» ABOUT THIS EXERCISE
Set out the data below as a numbered list without the blank lines, and leave the pictures out of your answer.

» GIVEN INFORMATION
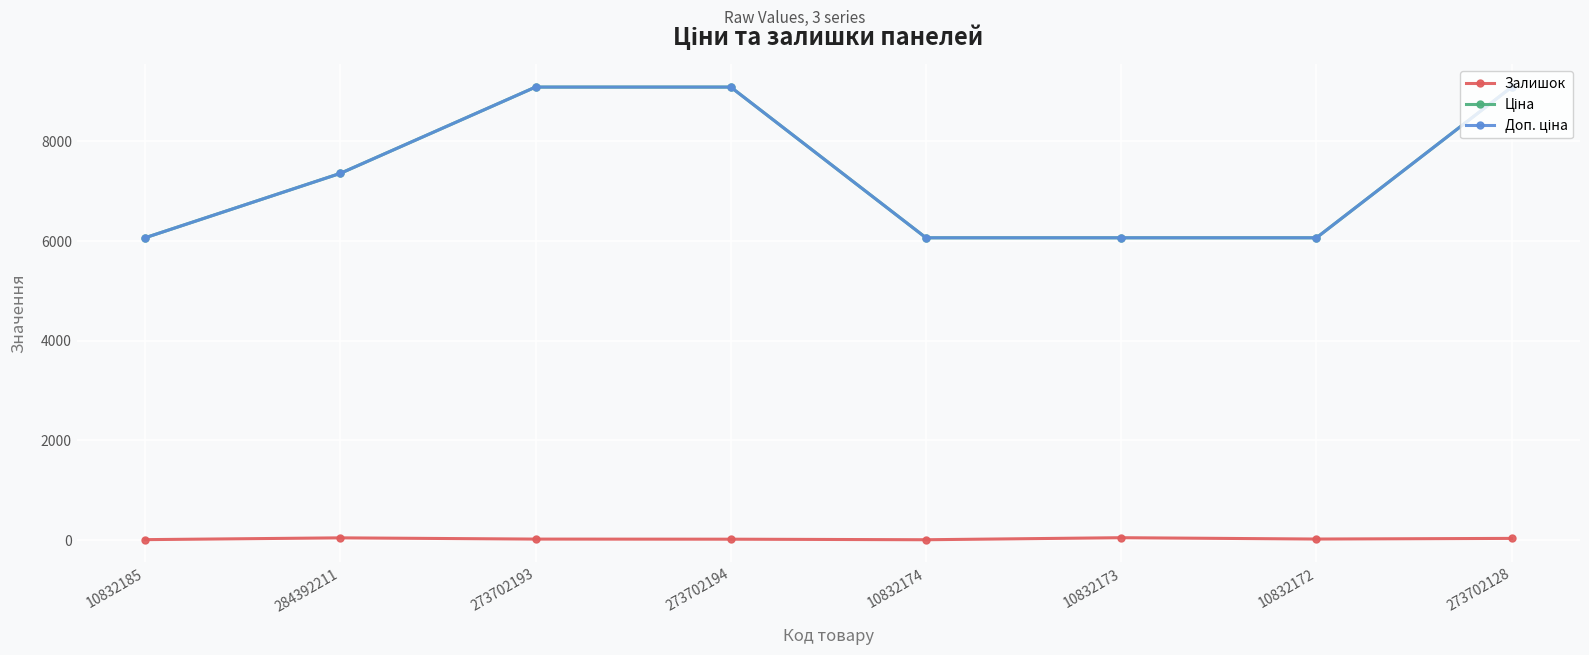

Reading left to right, list all the values displayed in this chart.

Залишок: 10832185=9.0	284392211=45.0	273702193=20.0	273702194=18.0	10832174=7.0	10832173=48.0	10832172=21.0	273702128=34.0
Ціна: 10832185=6067.2	284392211=7360.2	273702193=9092.0	273702194=9092.0	10832174=6067.2	10832173=6067.2	10832172=6067.2	273702128=9092.0
Доп. ціна: 10832185=6067.2	284392211=7360.2	273702193=9092.0	273702194=9092.0	10832174=6067.2	10832173=6067.2	10832172=6067.2	273702128=9092.0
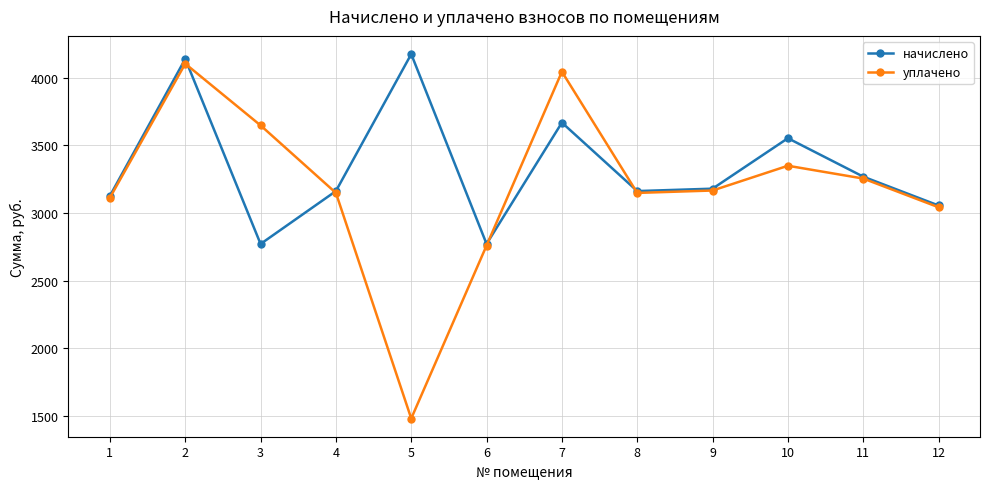

In начислено, how many points are lower than both neighbors (excluding endpoints)?

3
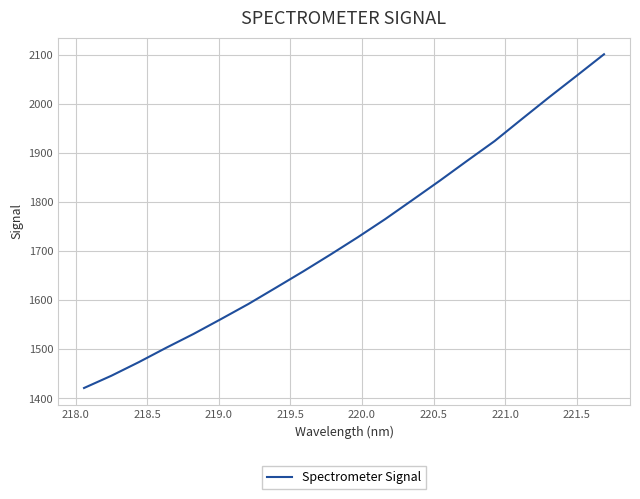

What is the difference between the second highest and second lowest values?

611.3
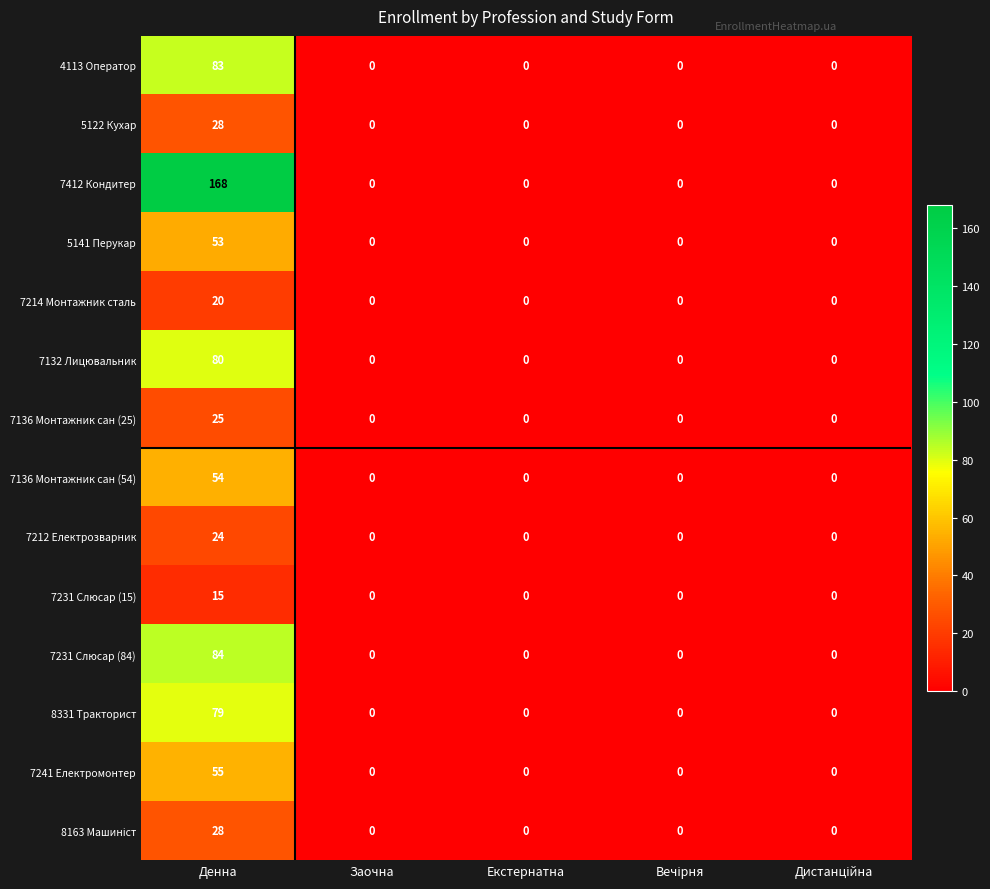

What is the difference between the maximum and minimum values in the 7241 Електромонтер series?

55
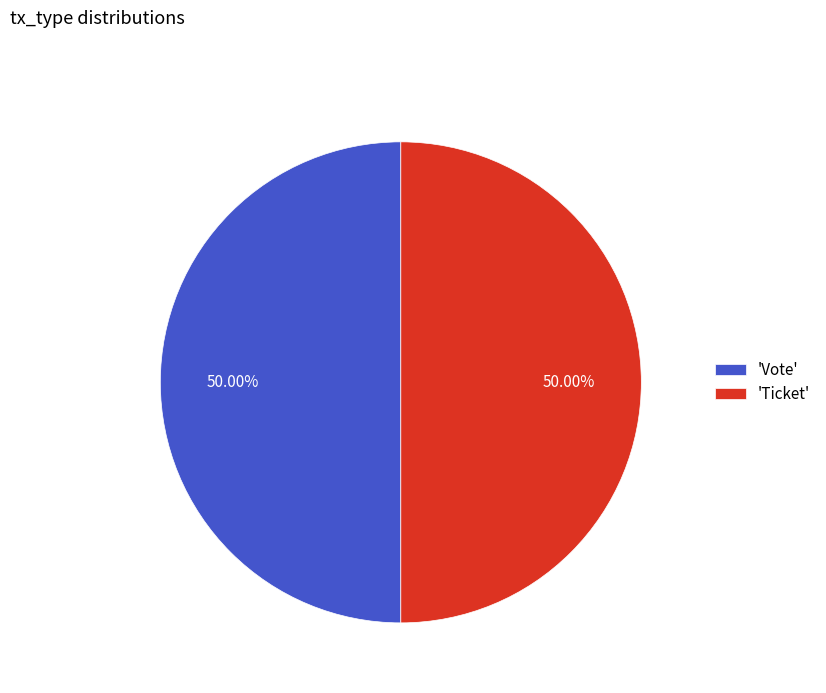

Do 'Vote' and 'Ticket' together represent more than half of the pie?

Yes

» YOUR SOLUTION
1. Reading left to right, list all the values displayed in this chart.
2. Залишок: 10832185=9.0	284392211=45.0	273702193=20.0	273702194=18.0	10832174=7.0	10832173=48.0	10832172=21.0	273702128=34.0
3. Ціна: 10832185=6067.2	284392211=7360.2	273702193=9092.0	273702194=9092.0	10832174=6067.2	10832173=6067.2	10832172=6067.2	273702128=9092.0
4. Доп. ціна: 10832185=6067.2	284392211=7360.2	273702193=9092.0	273702194=9092.0	10832174=6067.2	10832173=6067.2	10832172=6067.2	273702128=9092.0
5. In начислено, how many points are lower than both neighbors (excluding endpoints)?
6. 3
7. What is the difference between the second highest and second lowest values?
8. 611.3
9. What is the difference between the maximum and minimum values in the 7241 Електромонтер series?
10. 55
11. Do 'Vote' and 'Ticket' together represent more than half of the pie?
12. Yes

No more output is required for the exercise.